Part of the problem is that they reproduce at such prolific rates.

"Every six weeks they can have a litter and the litter can be up to 8 to 12," Stevens told DW. "They can get pregnant 12 hours after giving birth, so it is literally rabbits. They just produce."

Stevens says efforts to control the population here have sometimes been feverish, with as many as 10,000 of the animals shot in a single summer. But he and his colleagues also cover the bases of young trees so the nutria can't eat them.

Nick Stevens built this boardwalk into the Hammond Assimilation SwampImage: Annie Flanagan

When Stevens steps onto a floating marsh and jumps up and down, the land moves beneath him like a water bed. It's a good sign. Now that the nutria population has been so resolutely scaled back, swamp vegetation like these floating marshes stands a chance of slowly coming back.

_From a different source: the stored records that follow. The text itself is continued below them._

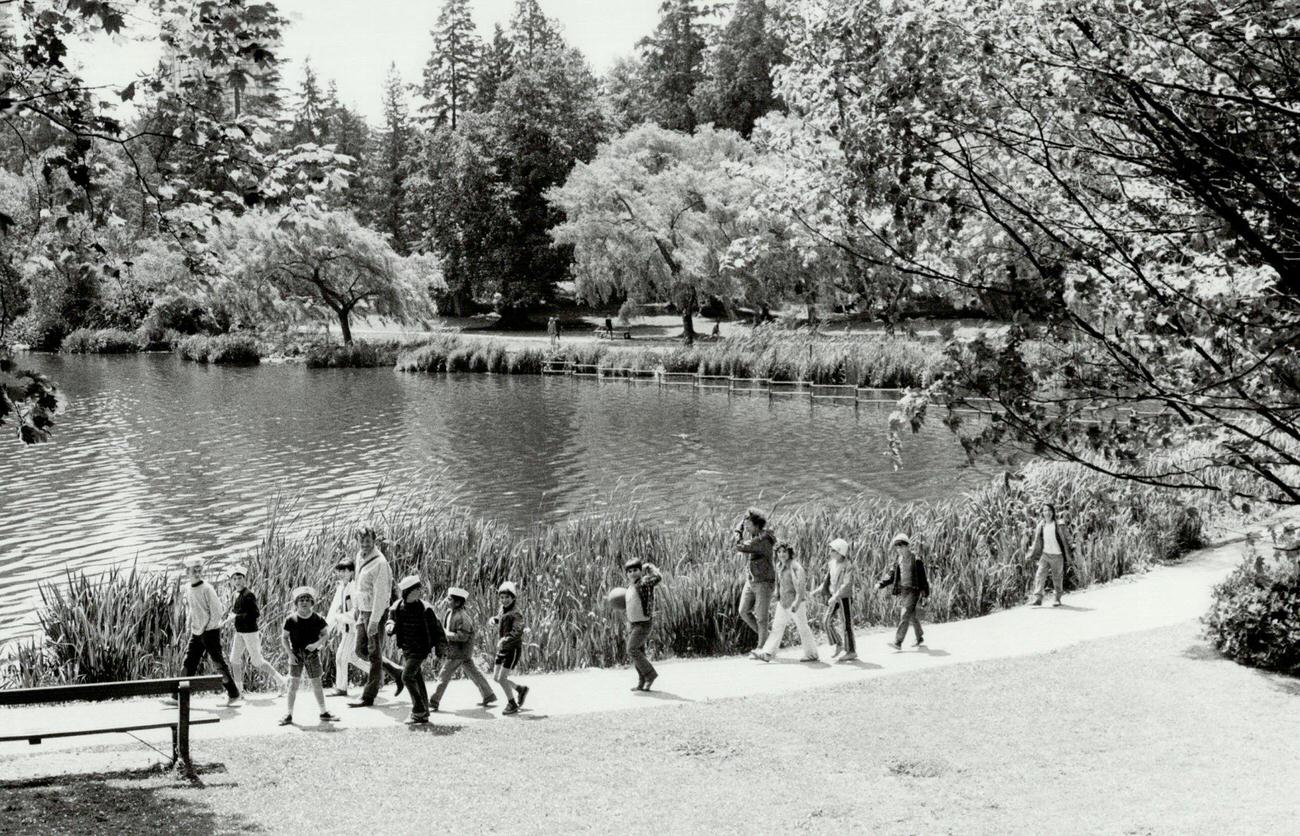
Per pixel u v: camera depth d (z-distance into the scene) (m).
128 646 14.25
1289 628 13.55
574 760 10.59
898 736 11.43
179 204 9.63
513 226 84.69
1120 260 6.29
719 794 9.52
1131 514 21.69
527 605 17.36
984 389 6.14
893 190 6.29
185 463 34.66
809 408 46.41
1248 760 10.20
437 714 12.55
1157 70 5.82
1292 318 6.03
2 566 22.36
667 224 64.88
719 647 16.66
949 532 20.38
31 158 9.24
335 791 9.56
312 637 11.94
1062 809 8.95
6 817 8.66
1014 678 13.70
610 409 47.16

But the fight to save the coast is far from over. There's an adage in Louisiana that the state loses a football field of land every 15 minutes. Stevens says that's now slowed to something like a football field ever hour.

"It's not that we're doing better," he said, adding that all the fragile parts have already been lost. "It's that now we're starting to eat land that is people's homes."

Nutria may no longer pose the same threats they once did in some areas of southern Louisiana, but in others, swamp monitors remain on the lookout for another outburst of little rodents with giant appetites for coastal flora.